Reproduce, word for word, the stretch of the records below from the line containing "scientific name: Charadrius semipalmatus" through the line containing "family: Myobatrachidae", leaving out any pictures.
─── Records supplied
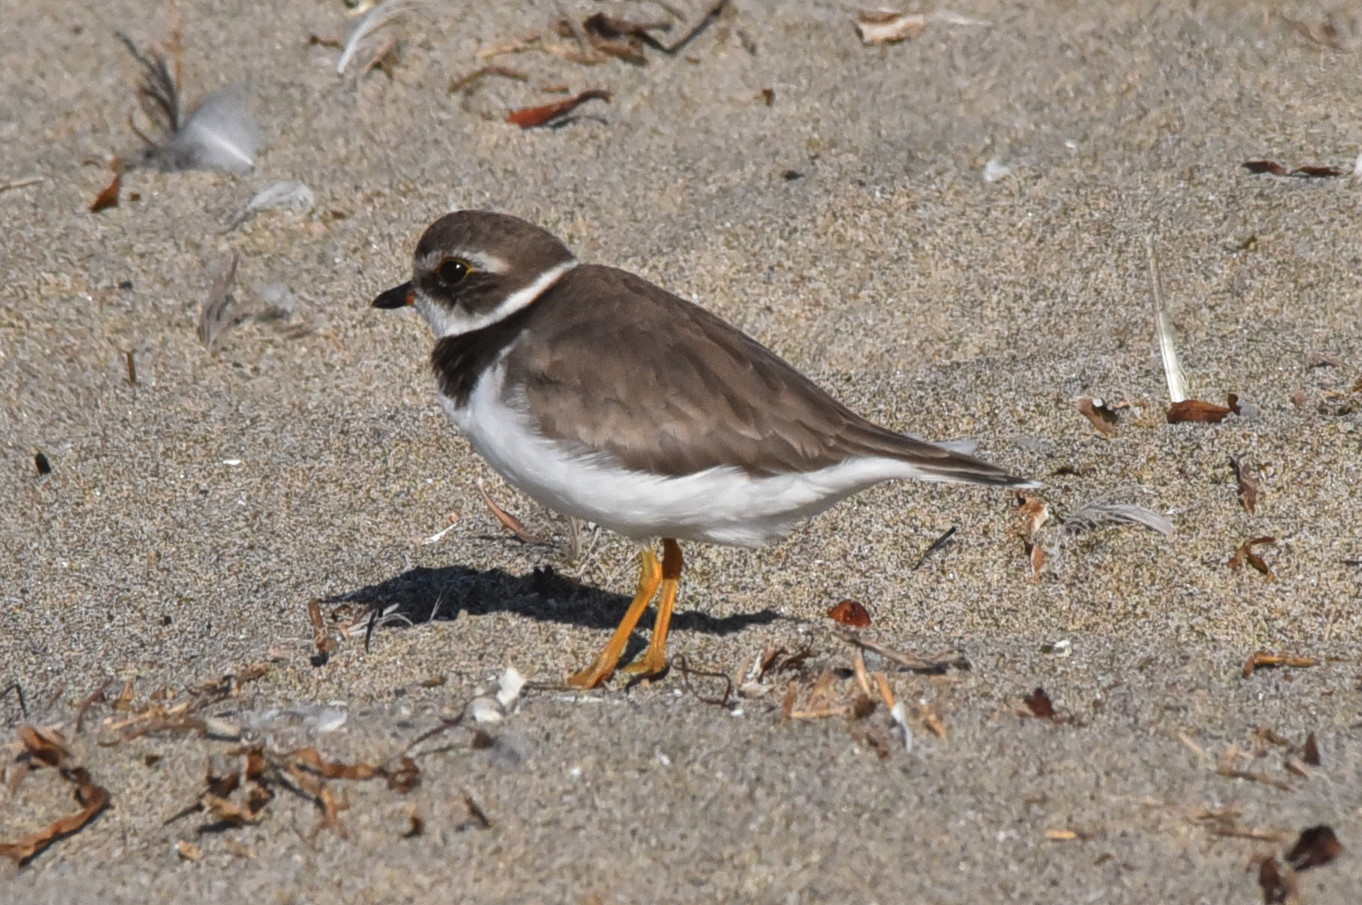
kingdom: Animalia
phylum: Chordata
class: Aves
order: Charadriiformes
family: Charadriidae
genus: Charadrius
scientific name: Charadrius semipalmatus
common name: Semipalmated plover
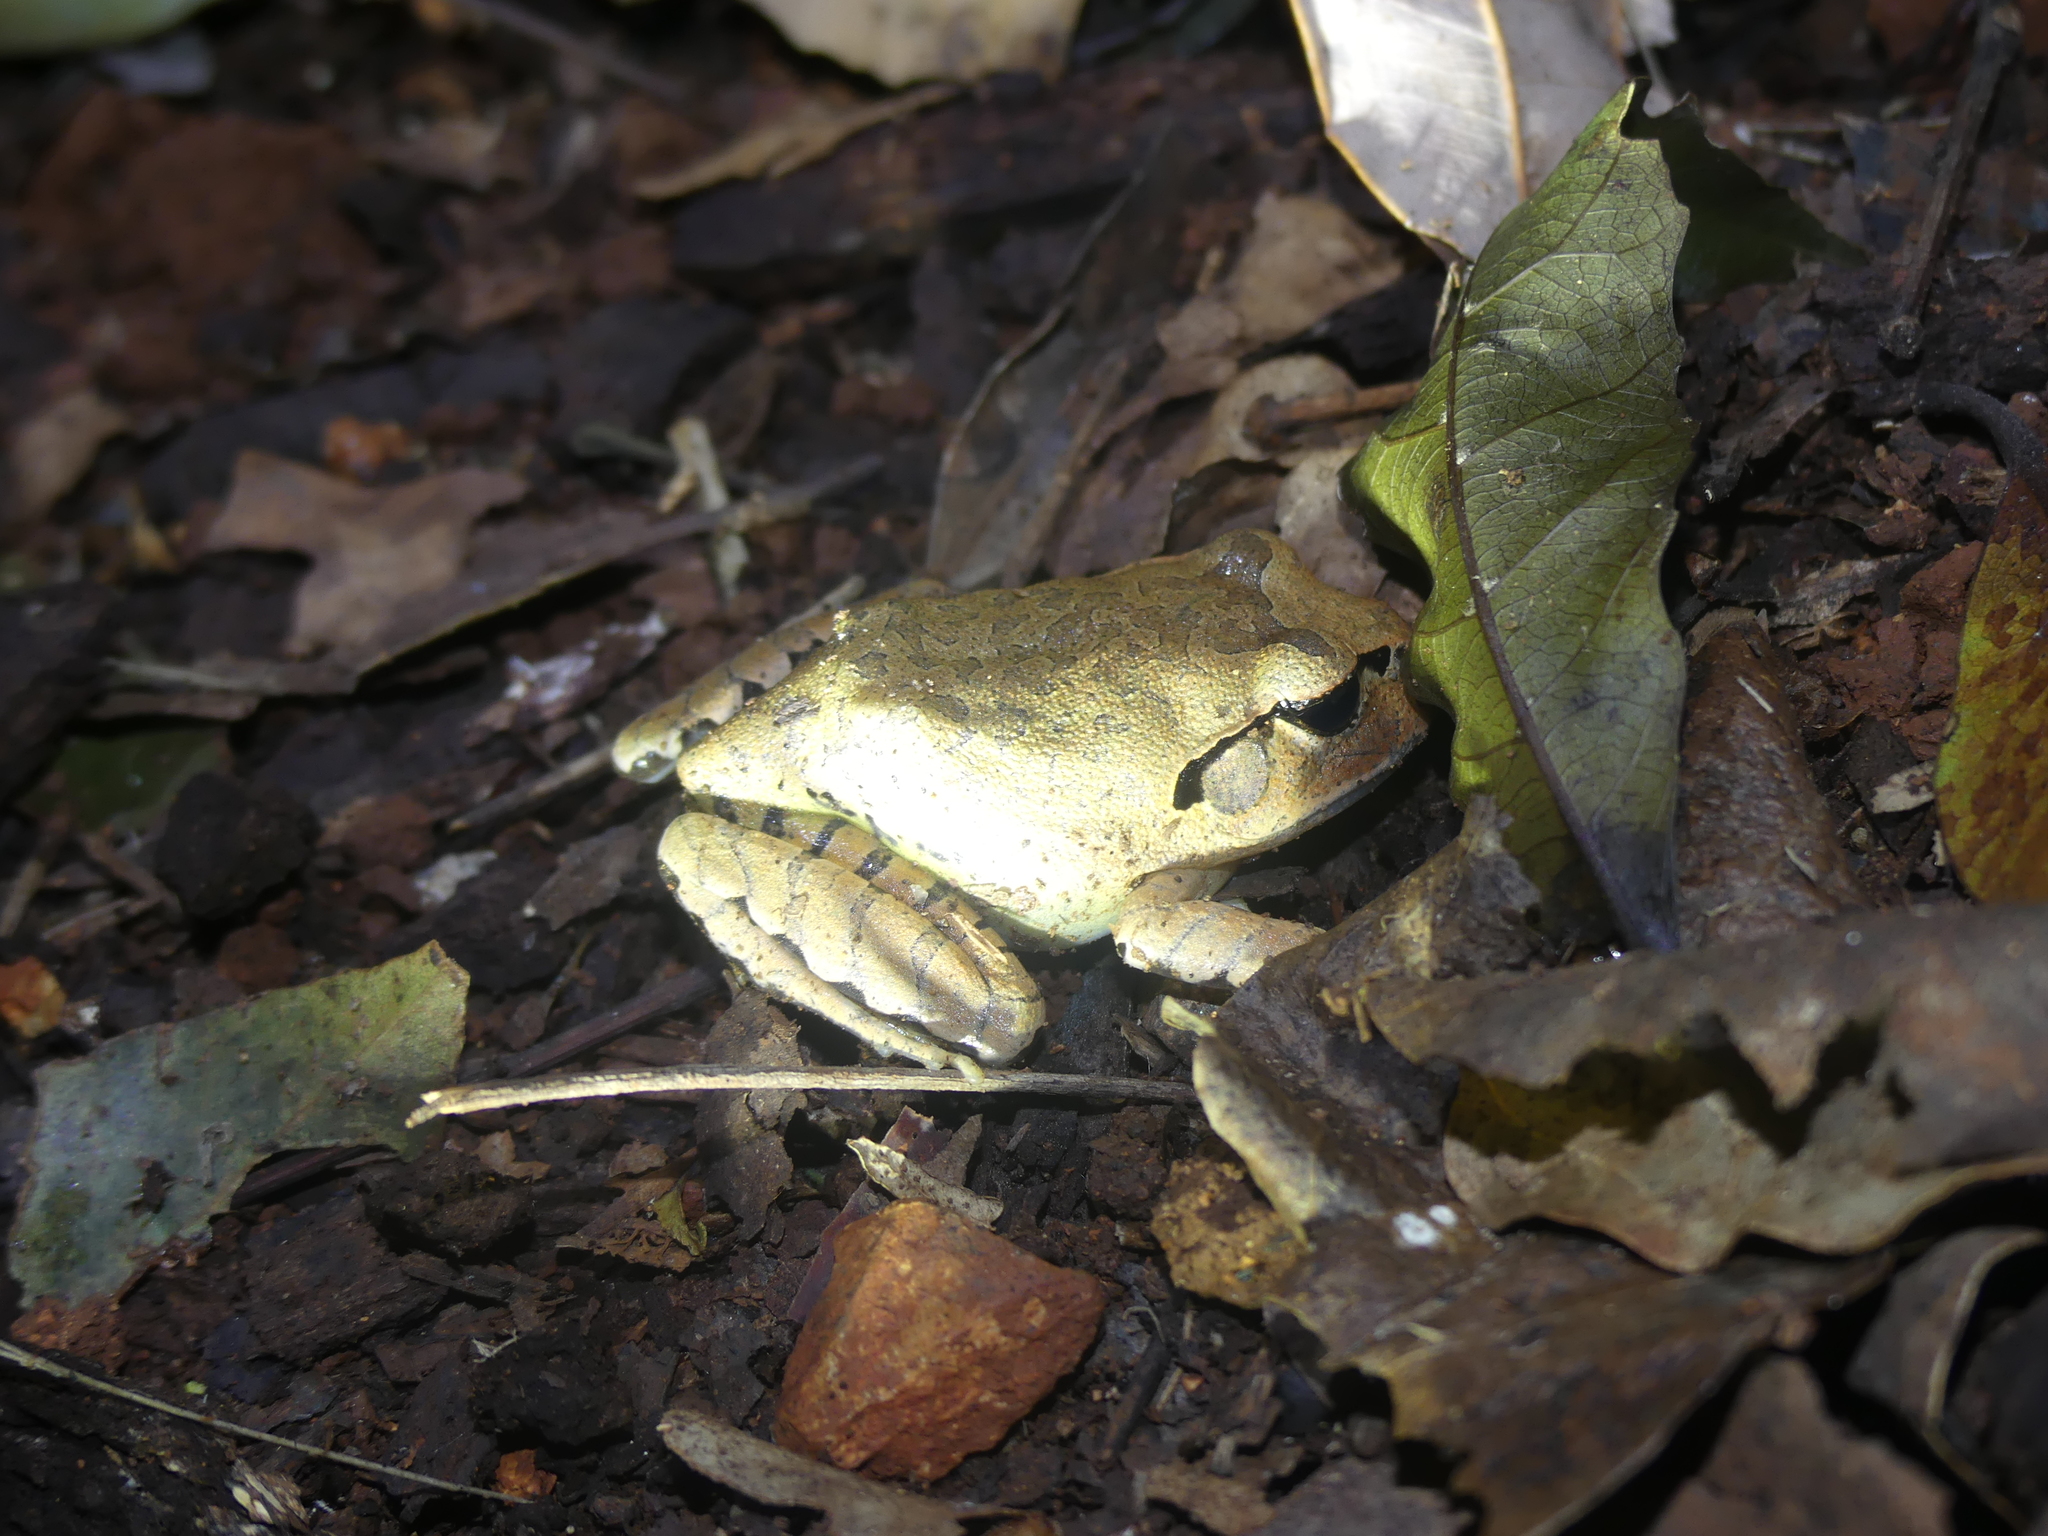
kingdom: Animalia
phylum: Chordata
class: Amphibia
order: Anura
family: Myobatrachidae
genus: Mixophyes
──────
─── Records supplied
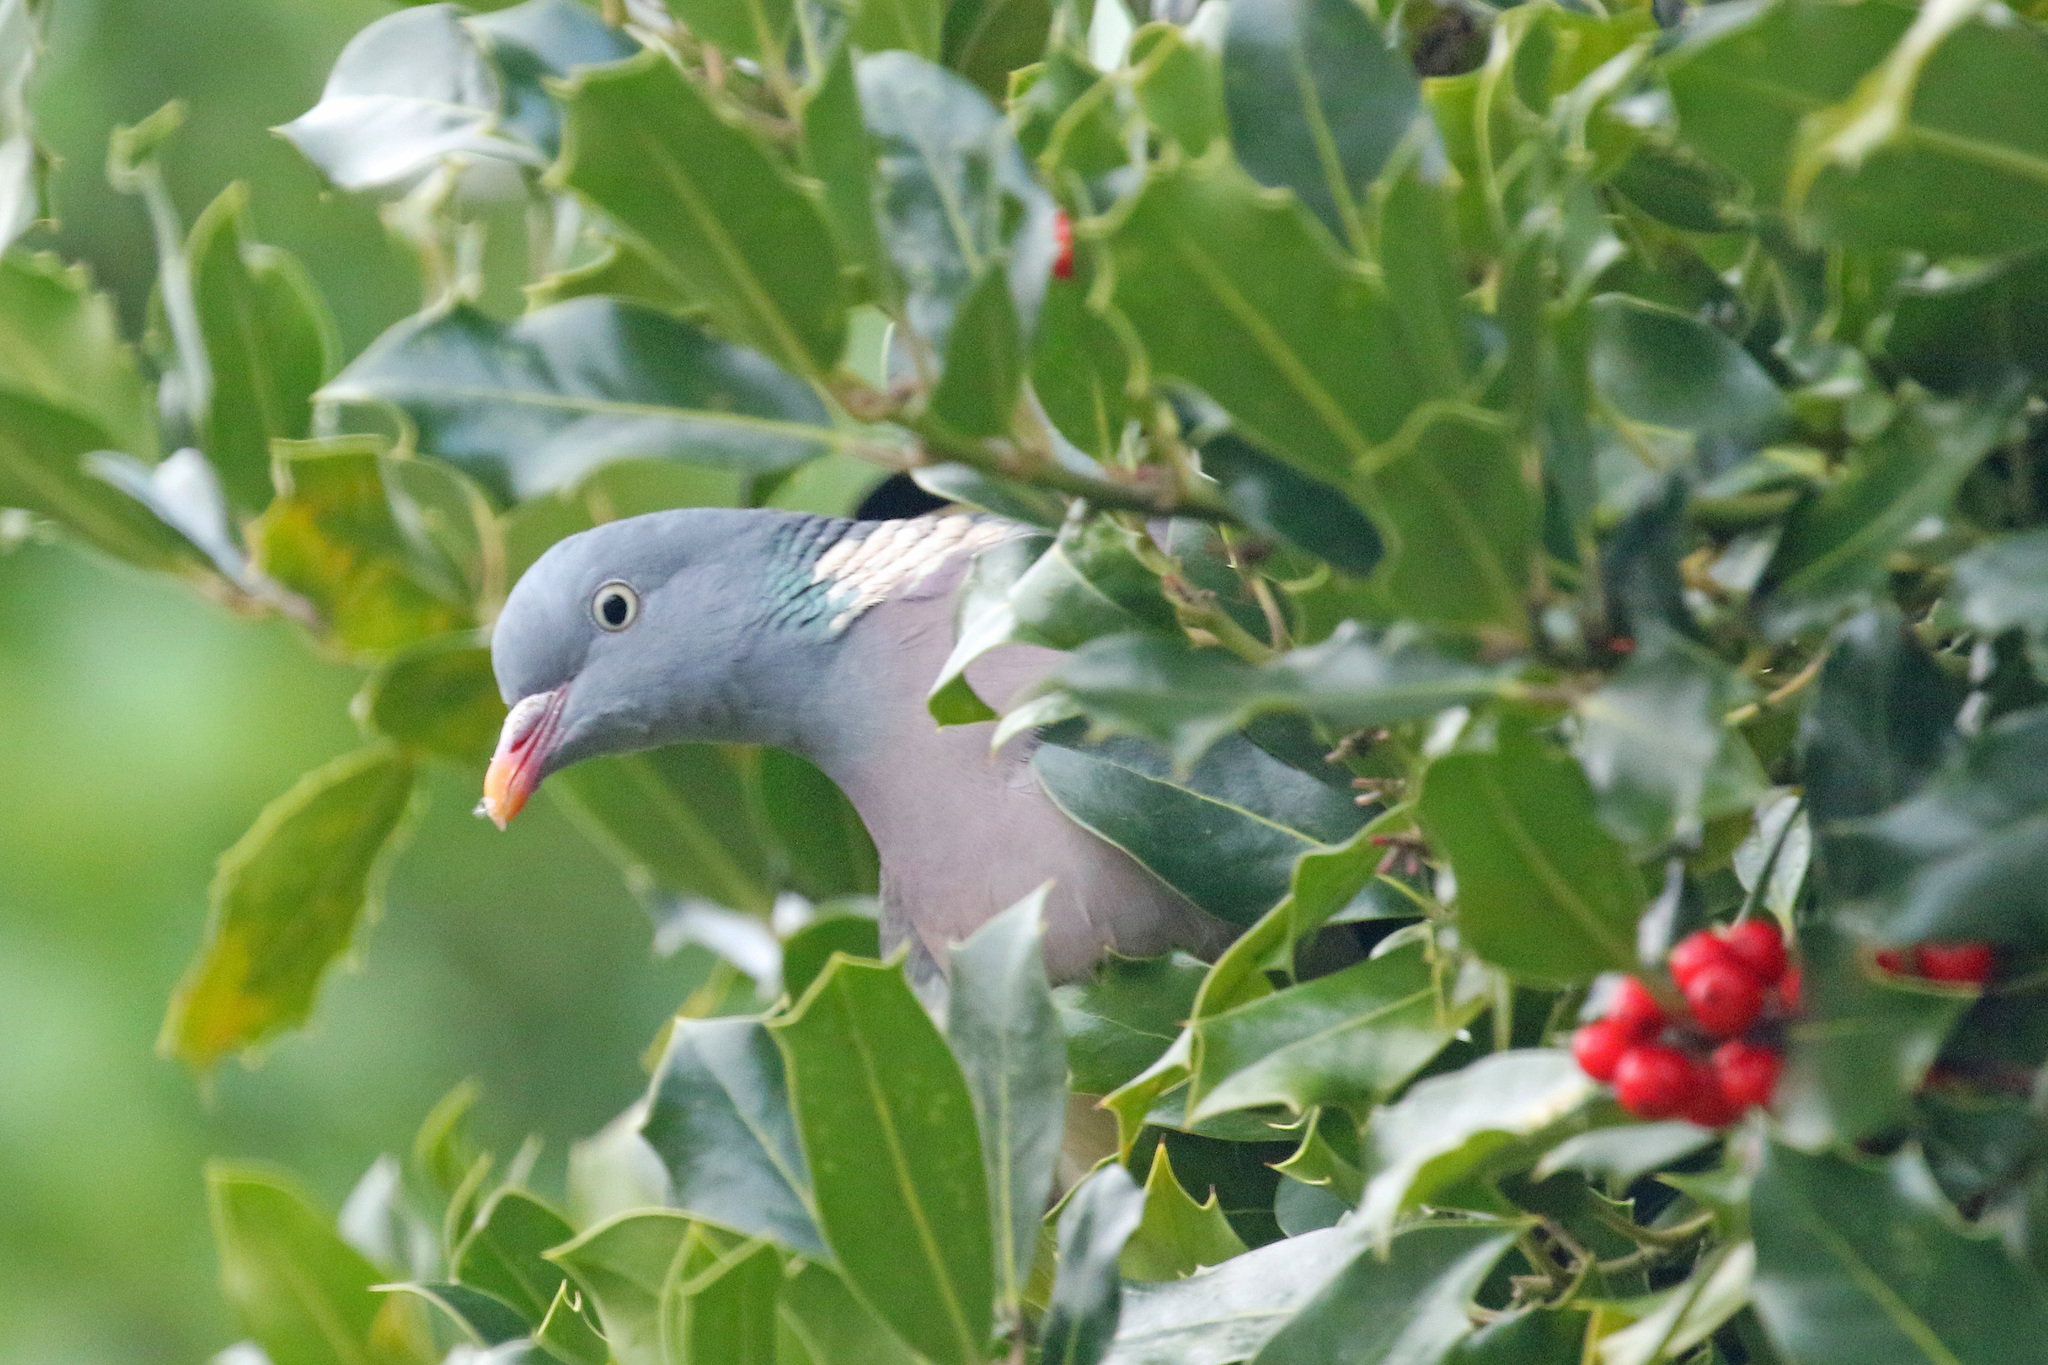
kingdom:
──────
* [Answer to this task]
scientific name: Charadrius semipalmatus
common name: Semipalmated plover
kingdom: Animalia
phylum: Chordata
class: Amphibia
order: Anura
family: Myobatrachidae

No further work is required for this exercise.